● SUPPLIED RECORDS
- - - -

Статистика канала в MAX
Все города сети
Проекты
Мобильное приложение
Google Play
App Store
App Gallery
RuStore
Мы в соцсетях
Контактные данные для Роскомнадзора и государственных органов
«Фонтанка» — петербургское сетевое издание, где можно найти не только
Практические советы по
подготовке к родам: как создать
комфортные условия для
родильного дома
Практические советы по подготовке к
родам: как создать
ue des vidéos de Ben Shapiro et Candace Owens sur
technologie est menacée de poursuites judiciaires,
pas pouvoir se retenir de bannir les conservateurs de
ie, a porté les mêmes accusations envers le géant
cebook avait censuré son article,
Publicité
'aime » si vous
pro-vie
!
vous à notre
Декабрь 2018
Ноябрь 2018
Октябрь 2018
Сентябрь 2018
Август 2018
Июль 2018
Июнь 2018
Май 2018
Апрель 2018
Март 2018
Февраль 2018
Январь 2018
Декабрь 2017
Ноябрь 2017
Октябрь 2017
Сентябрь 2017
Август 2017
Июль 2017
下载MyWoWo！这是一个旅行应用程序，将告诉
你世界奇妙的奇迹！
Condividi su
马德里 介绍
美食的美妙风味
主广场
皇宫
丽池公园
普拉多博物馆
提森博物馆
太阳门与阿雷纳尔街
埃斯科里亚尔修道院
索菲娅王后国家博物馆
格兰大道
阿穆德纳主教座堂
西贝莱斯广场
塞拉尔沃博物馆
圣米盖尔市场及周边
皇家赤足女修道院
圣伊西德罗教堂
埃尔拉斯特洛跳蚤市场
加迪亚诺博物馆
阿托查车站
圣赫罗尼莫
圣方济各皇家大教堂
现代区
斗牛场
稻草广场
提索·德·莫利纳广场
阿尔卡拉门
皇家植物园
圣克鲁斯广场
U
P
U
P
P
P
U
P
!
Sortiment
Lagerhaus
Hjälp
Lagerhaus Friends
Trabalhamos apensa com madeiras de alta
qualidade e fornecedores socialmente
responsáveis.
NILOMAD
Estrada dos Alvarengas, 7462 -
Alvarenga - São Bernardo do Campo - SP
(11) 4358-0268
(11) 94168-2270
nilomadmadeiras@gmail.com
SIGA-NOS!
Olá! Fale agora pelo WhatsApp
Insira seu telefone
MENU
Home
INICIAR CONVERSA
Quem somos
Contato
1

- - - -

All lines from the one with "Ноябрь 2017" to the end of the entries above are to be written out exactly, the first and last included.

Ноябрь 2017
Октябрь 2017
Сентябрь 2017
Август 2017
Июль 2017
下载MyWoWo！这是一个旅行应用程序，将告诉
你世界奇妙的奇迹！
Condividi su
马德里 介绍
美食的美妙风味
主广场
皇宫
丽池公园
普拉多博物馆
提森博物馆
太阳门与阿雷纳尔街
埃斯科里亚尔修道院
索菲娅王后国家博物馆
格兰大道
阿穆德纳主教座堂
西贝莱斯广场
塞拉尔沃博物馆
圣米盖尔市场及周边
皇家赤足女修道院
圣伊西德罗教堂
埃尔拉斯特洛跳蚤市场
加迪亚诺博物馆
阿托查车站
圣赫罗尼莫
圣方济各皇家大教堂
现代区
斗牛场
稻草广场
提索·德·莫利纳广场
阿尔卡拉门
皇家植物园
圣克鲁斯广场
U
P
U
P
P
P
U
P
!
Sortiment
Lagerhaus
Hjälp
Lagerhaus Friends
Trabalhamos apensa com madeiras de alta
qualidade e fornecedores socialmente
responsáveis.
NILOMAD
Estrada dos Alvarengas, 7462 -
Alvarenga - São Bernardo do Campo - SP
(11) 4358-0268
(11) 94168-2270
nilomadmadeiras@gmail.com
SIGA-NOS!
Olá! Fale agora pelo WhatsApp
Insira seu telefone
MENU
Home
INICIAR CONVERSA
Quem somos
Contato
1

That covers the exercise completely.